While she understands that periods of uncertainty lead to more scrutiny and longer wait times for deals, Warren believes that investors’ hesitancy is more emotionally-based than a substantive hit. Venture funds have also faced pressure beyond SVB, as the last year has seen a decrease in both the number and value of exits, leading to a liquidity crunch among both venture capital funds and their investors.
Alessandro Chesser, a former SVB employee, had plans to raise funds for his company, Dynasty, which runs an online platform for creating a living trust. However, he now plans on bootstrapping the company for the foreseeable future, setting lower revenue targets, and keeping costs at a minimum, due to the market’s sourness and unattractive deal terms.
According to PitchBook, angel and seed rounds accounted for the smallest percentage of all deals in a decade during the first quarter of the year, making it a difficult time for startups looking to raise capital. Zach Holman, co-founder of WorkOn, has been considering repositioning his online marketplace for athletes to capture investors’ attention, possibly by incorporating generative AI.

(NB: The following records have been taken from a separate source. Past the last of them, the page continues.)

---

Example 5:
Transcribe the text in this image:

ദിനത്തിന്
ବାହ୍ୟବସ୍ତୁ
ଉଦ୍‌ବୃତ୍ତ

However, Holman is also considering forgoing outside investment altogether to avoid dilution. Even startups that were not actively fundraising when SVB collapsed have been affected. For example, Soona CEO Liz Giorgi has found it challenging to find a new bank that caters to the unique needs of startups.
SVB had pioneered the venture debt model, which allowed lean startups to use debt to grow their businesses, but other banks have not caught up. Stanford predicts that new entrants to the market may change this, but companies that bank with a partner who understands the quirks of tech startups have had to slow down business as usual. However, Stanford believes that the lessons learned from SVB’s collapse may have ultimately been good for the market.